If that’s true, Benedict says we must then desire God’s will more than anything. He quotes John 17:4 that says, “I brought glory to you here on earth by doing everything you told me to do.” If God is the center of our lives, we must seek and accept his will.
Two of the rungs on the ladder of humility always emphasized in Benedictine communities are willing submission to others and self-revelation. We learn willing submission from Jesus, who humbled himself to the point of death (Philippians 2:8).
Truth is, each of us actually knows very little. None of us – not Justin Timberlake, not CBS, not the Federal Communications Commission (who last fall ruled that broadcasting a crude euphemism for lovemaking was not indecent or obscene as long as the word was used as an adjective) – is the last word on anything. Nor are we the clearest insight into matters of life. The Rule of Benedict argues that humility lies in learning to listen to the directions and insights of those who are the voice of Jesus for us now.
Self-revelation is the flip side of willing submission. Here we find a friend with whom we can openly and honestly share our weakness, our pain, and our struggles and allow that person to call us out of our worst selves to the heights to which we aspire.
Self-revelation leads to honesty, and honesty opens the door to kindness, another rung of humility insisted upon in Benedictine communities. The best way to be kind is to accept that we are but one person in a precious, but fragile community.

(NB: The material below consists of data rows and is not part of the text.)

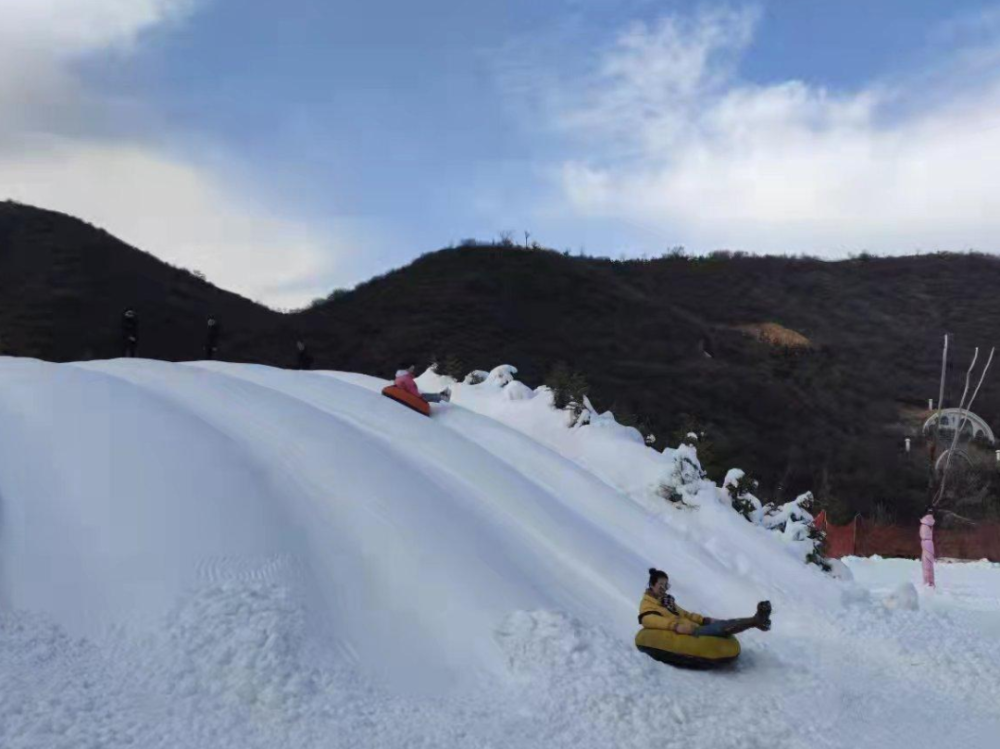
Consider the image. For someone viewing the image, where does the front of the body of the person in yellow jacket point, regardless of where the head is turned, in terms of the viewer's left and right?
facing to the right of the viewer

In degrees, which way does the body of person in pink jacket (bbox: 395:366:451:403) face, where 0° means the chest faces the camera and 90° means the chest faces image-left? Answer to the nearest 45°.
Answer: approximately 270°

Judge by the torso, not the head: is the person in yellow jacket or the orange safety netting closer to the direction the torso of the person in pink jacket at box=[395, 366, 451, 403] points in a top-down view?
the orange safety netting

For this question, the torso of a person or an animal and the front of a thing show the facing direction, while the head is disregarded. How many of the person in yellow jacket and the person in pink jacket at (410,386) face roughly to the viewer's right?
2

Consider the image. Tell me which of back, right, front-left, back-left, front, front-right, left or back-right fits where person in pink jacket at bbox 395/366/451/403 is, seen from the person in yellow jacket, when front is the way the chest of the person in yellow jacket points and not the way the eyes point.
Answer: back-left
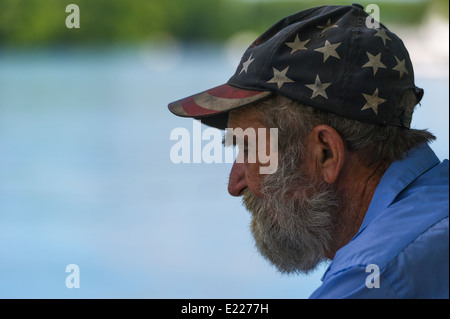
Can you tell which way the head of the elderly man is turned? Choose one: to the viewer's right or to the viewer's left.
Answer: to the viewer's left

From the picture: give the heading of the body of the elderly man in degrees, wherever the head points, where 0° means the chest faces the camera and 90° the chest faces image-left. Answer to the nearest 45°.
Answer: approximately 90°
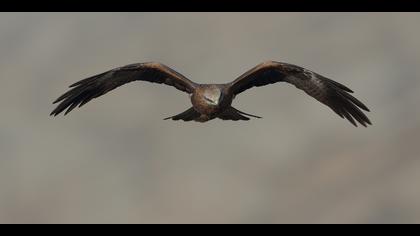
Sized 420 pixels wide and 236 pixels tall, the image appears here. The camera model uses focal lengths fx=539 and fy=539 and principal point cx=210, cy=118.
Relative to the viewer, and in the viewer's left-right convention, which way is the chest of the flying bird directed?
facing the viewer
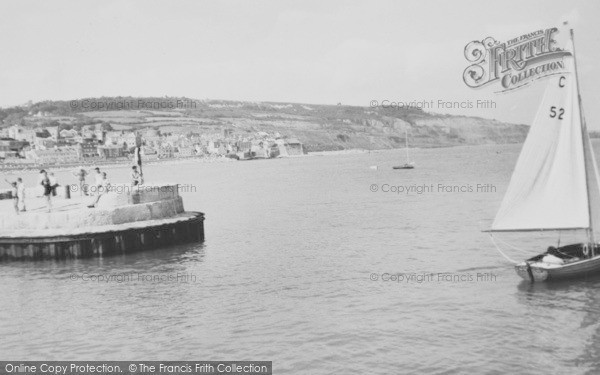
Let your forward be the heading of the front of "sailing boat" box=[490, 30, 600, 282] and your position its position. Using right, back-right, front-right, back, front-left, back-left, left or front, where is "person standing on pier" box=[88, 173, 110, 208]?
back-left

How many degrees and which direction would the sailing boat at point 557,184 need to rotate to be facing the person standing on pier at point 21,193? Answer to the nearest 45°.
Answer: approximately 135° to its left

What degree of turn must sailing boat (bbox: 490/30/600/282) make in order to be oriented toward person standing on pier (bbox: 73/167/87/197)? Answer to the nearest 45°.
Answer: approximately 135° to its left

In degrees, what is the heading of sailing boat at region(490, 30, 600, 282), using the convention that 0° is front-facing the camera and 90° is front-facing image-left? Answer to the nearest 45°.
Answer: approximately 225°

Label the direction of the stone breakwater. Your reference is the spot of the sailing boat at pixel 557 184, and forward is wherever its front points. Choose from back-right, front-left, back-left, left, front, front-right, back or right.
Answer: back-left

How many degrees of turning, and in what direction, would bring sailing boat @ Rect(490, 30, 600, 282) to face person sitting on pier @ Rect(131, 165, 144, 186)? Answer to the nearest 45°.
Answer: approximately 135° to its left
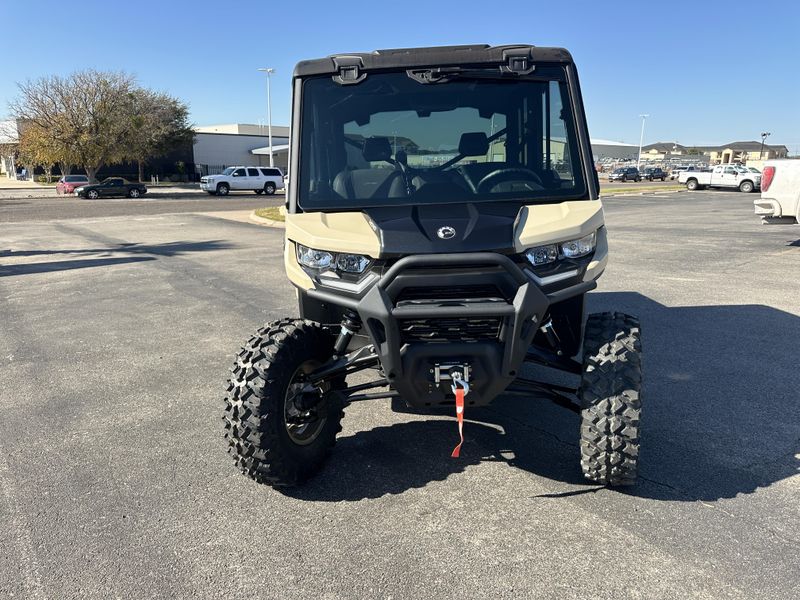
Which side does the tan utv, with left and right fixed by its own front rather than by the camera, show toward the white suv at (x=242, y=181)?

We accept that outside of God’s loving kindness, we really are a nobody. That’s good because when we accept our smallness, even embracing it, it frees us from the need to lie, even to ourselves, about our frailty. In the state of true humility we can genuinely start being kind to others.
If God is God, mighty and mysterious, and we are small but kind, we suddenly find ourselves in a position to learn anew the inscrutable truths of money, sex and power.